A new band takes the stage, and the MC announces it’s led by a guy who was on the last season of American Idol, and who might be on again next season, which, I think, can’t be a good thing. Then it happens—the Dan Band helicopter flyover! Finally, something. But just as the MCs announce it to the crowd, the single helicopter, high in the sky, flies over. It lasts about five seconds, and maybe a few dozen people even notice it. “Was that it?” one of the MCs asks. 

While there’s much more people here than a few hours ago, I notice not everyone is mingling. “There are too many couples here, not enough singles,” Michelle Mendonsa and Jasmine Sippy agree. “Yo, I’m going to meet my wife here!” 34-year-old Joey Spanjers manages to say through his slurred words. It was announced earlier that a marriage proposal did already happen.

Xavier Williams, an Australian I met, says he traveled here from his home country just for the event, and that Step Brothers is just as big there as it is here. Everyone attributes the movie’s quotable lines as one of the reasons it's taken on a cult following, and warranted bringing the Wine Mixer to life. Everyone, too, hopes some of the actors will still show up. I am, too. Outside of a Chuck Liddell sighting, there are no celebs to be found. 

It’s 6 p.m., and the place is packed. I see Kickstand, the bearded beast, walk up to my side. We fist-bump and I pour him the rest of the whiskey from my flask. He leaves and walks up to some girls (he’s been doing that all day, the beard works wonders), and just behind them, I see Imposter Ferrell being escorted out by security.

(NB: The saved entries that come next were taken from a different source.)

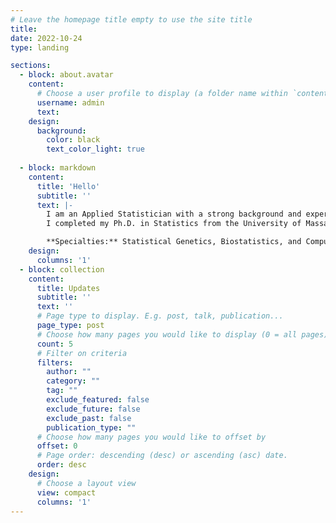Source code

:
 ```yaml
---
# Leave the homepage title empty to use the site title
title:
date: 2022-10-24
type: landing

sections:
  - block: about.avatar
    content:
      # Choose a user profile to display (a folder name within `content/authors/`)
      username: admin
      text: 
    design:
      background:
        color: black
        text_color_light: true
       
  - block: markdown
    content:
      title: 'Hello'
      subtitle: ''
      text: |-
        I am an Applied Statistician with a strong background and experience in Human Genetics and Computational Biology. I am currently doing a Statistical Genetics Postdoc at Harvard T.H. Chan School of Public Health, working on developing methods predicting future risk and finding target genes for complex diseases from multi-omics data (GWAS, Expression, Proteomics, Metabolomics, Methylation, etc.). 
        I completed my Ph.D. in Statistics from the University of Massachusetts Amherst and have a Master's in Bioinformatics. I worked as Application Computational Scientist for 3.5 years at [The Jackson Laboratory](https://www.jax.org/) and did graduate biostatistics summer internships at [Roche](https://www.roche.com/) and [Novartis](https://www.novartis.com/us-en/). 

        **Specialties:** Statistical Genetics, Biostatistics, and Computational Biology
    design:
      columns: '1'
  - block: collection
    content:
      title: Updates
      subtitle: ''
      text: ''
      # Page type to display. E.g. post, talk, publication...
      page_type: post
      # Choose how many pages you would like to display (0 = all pages)
      count: 5
      # Filter on criteria
      filters:
        author: ""
        category: ""
        tag: ""
        exclude_featured: false
        exclude_future: false
        exclude_past: false
        publication_type: ""
      # Choose how many pages you would like to offset by
      offset: 0
      # Page order: descending (desc) or ascending (asc) date.
      order: desc
    design:
      # Choose a layout view
      view: compact
      columns: '1'
---
```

The sun is now dipping behind the island's palm trees, and the sky glimmers with hues of pink and orange. I start to think, does it even matter if the actors are here or not, or even if this event has anything to do with Step Brothers? There’s the newsworthiness of it, sure, but this place is gorgeous. At a point, you just have to enjoy it for what it is, and not for what it’s not. Estelle’s “American Boy” blasts through the stage’s speakers, and I’m having a pleasant, tranquil moment looking out at the sailboats bobbing in the sea. Maybe it’s because the whiskey and wine is leveling off now, or maybe it’s the contact high coming from the marijuana around me, but this is nice. Now, I’m an L.A. native, and I can’t believe it took me 28 years to finally visit this place. It would be perfect to bring a date here, sweep them off their feet, make a whole weekend out of it—and, just then, a girl walks up. She looks into my eyes, doesn’t say a word. She takes her fingers to her lips, pulls out a piece of blue chewing gum, and reaches out to smash it between the pages of my notebook. 

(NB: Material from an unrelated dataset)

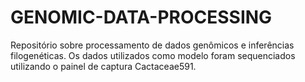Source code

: # GENOMIC-DATA-PROCESSING
Repositório sobre processamento de dados genômicos e inferências filogenéticas. Os dados utilizados como modelo foram sequenciados utilizando o painel de captura Cactaceae591.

It’s 7:30 and we’re all waiting for the Dan Band to come on stage. Two women, near their early 40s, walk up to me and ask if I could take their picture. “It’s my birthday!” the one in the sleek orange dress screams in my face because I can barely hear her over the background music—then she kisses me. 

The Dan Band make their appearance 15 minutes later, and about five minutes after that, a guy runs on stage and puts his balls on the snare drum, just like Will Ferrell’s Brennan does to the drums of John C. Reilly’s Dale in the movie. Now, I can’t actually see this going on because there’s so many people blocking my view with their smartphones, but it’s probably for the best. “Today is the day the music died,” Dan jokes. 

The band plays covers of Christina Aguilera and TLC, and the purple lights from the stage illuminate the mist forming above the crowd from the blunts being smoked. The night ends when the Dan Band plays “Por Ti Volare,” the Pavarotti song that Brennan sings at the end of the film. 

I walk back to the ferry, and stop under a sign hanging over a narrow road. It’s an ad that leads with the words, “Escape to Catalina!” The Catalina Wine Mixer, in real life, might not have been what everyone hoped it would be. It was never going to be a perfect recreation of the event from the film (the mixer in the movie was actually filmed in nearby Palos Verdes), but, like Step Brothers, it offered a momentary escape to a group of people who were willing to buy into the fantasy.